A task can be built for processor-based technologies (such as DSPs) or logic-based technologies (such as FPGAs), and gives you a simple but efficient abstraction from the actual hardware. This abstraction hides many of the low-level details letting you enjoy greater independence from the hardware. The structure of an application is independent of the actual processors on which the tasks are placed. You can choose the most appropriate hardware, and even update with very little effort to newer generations as they become available.
A processor-based element, like a DSP or PowerPC, executes a sequential program. It typically executes a small number of discrete instructions (often only one) for each clock cycle. Such processing elements are well-suited to sequential operations and calculations: high-level control algorithms, for example.
A task on a processor like these is a complete C program that has been compiled and linked against the Diamond run-time library and any user libraries it may require. Each task has its own main function and this is invoked as a thread when the task starts to execute. You may place as many tasks on a processor as you wish; you are only limited by the amount of private memory the processor can access.
Tasks have full access to the capabilities of the processor on which they are running, and Diamond provides controlled access to features such as DMA channels and other peripherals. The configurer will place a microkernel on each DSP in the system. This kernel provides the primitives needed by Diamond (semaphores, events, timers, threads) and controls the basic operation of the processor by handling interrupts, devices, threads, and context switching.
Logic-based processing elements such as FPGAs are well suited to highly parallel processing, where, during any particular clock cycle, the FPGA may be performing a great many operations in parallel.

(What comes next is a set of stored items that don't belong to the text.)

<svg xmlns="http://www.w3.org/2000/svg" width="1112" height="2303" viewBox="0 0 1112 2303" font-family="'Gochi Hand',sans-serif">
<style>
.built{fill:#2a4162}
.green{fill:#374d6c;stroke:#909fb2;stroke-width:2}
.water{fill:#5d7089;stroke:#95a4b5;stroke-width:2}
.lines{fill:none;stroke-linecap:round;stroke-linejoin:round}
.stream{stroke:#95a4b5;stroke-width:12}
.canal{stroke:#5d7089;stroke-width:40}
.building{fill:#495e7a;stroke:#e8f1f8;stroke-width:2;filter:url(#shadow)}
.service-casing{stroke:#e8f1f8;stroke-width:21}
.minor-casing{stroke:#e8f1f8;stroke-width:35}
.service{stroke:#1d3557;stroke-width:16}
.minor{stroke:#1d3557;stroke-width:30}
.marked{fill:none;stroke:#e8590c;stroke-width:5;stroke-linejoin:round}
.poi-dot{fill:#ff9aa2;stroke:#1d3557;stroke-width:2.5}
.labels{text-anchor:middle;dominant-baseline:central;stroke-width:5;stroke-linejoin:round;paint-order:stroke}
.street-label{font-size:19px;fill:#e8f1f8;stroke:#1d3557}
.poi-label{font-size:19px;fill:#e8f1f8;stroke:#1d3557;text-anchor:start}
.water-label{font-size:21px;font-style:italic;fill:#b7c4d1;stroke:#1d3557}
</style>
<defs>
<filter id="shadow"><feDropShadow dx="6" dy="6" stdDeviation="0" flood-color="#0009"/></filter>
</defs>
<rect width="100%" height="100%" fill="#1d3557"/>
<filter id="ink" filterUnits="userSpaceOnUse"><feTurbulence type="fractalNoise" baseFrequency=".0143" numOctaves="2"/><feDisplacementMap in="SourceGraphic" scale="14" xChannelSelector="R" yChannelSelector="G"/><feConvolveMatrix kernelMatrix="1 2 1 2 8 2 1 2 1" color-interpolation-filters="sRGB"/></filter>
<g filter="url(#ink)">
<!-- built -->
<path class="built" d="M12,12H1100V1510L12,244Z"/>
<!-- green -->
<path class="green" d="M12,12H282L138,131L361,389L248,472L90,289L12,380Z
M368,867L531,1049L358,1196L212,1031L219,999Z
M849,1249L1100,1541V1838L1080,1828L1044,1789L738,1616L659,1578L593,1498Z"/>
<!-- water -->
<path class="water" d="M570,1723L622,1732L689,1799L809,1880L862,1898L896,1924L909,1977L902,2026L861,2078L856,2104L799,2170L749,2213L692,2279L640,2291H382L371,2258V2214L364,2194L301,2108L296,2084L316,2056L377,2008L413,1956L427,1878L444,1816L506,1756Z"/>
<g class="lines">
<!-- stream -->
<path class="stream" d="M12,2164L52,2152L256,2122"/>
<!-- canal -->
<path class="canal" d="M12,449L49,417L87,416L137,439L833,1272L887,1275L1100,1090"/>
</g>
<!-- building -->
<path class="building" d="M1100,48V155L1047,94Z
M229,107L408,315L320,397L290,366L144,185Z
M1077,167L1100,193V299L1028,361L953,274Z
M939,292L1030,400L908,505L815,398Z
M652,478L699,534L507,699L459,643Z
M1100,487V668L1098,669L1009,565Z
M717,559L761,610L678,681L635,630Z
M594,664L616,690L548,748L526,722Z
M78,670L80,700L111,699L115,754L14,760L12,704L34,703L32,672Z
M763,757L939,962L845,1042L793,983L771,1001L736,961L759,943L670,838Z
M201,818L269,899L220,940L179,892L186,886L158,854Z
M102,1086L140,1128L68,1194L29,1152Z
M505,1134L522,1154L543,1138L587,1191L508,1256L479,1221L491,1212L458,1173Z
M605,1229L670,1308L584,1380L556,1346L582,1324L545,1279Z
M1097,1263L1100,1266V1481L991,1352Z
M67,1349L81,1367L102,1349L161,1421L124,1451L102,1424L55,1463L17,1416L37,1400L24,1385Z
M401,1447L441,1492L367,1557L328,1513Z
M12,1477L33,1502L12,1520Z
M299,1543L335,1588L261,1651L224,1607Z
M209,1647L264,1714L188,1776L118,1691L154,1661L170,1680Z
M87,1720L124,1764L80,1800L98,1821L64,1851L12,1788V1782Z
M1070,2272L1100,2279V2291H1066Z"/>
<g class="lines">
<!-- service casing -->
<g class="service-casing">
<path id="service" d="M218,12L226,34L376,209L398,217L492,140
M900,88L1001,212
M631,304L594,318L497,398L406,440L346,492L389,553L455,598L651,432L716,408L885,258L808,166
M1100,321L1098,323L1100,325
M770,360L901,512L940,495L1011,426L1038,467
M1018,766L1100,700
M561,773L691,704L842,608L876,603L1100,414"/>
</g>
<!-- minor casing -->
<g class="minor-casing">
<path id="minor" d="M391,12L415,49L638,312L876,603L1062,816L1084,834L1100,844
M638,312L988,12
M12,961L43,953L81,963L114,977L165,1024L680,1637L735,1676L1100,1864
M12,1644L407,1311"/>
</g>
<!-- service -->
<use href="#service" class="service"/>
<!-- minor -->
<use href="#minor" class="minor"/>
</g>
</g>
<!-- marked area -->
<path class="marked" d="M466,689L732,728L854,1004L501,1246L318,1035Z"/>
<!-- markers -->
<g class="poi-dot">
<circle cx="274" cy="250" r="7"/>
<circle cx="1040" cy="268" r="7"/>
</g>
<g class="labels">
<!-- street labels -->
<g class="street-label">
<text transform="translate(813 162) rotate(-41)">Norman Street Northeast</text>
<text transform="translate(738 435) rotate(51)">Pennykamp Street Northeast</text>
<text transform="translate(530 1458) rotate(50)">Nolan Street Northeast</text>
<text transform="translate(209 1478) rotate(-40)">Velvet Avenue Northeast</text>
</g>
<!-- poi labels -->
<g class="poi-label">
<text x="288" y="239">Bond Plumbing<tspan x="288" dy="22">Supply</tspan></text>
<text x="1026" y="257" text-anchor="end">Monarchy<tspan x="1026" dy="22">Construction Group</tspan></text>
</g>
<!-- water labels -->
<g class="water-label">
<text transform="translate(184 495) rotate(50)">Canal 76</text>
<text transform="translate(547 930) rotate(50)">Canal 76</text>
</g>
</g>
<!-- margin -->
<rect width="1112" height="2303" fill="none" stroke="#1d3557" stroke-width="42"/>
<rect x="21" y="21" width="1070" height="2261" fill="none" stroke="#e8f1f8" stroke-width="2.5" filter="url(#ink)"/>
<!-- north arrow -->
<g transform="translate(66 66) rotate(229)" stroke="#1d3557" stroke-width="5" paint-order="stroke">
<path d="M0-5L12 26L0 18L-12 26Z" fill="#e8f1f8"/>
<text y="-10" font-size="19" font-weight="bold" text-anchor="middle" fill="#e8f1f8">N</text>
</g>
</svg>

This kind of processing is very well suited to calculations like correlations and filters. Using Diamond, you can incorporate these processing elements into your system and populate them with VHDL tasks following the same model you would use with processor-based tasks. Diamond takes care of adding any communication resources that you may require to connect these processing elements to the rest of your system. Diamond also takes care of issues such as clock domains and clock domain crossings.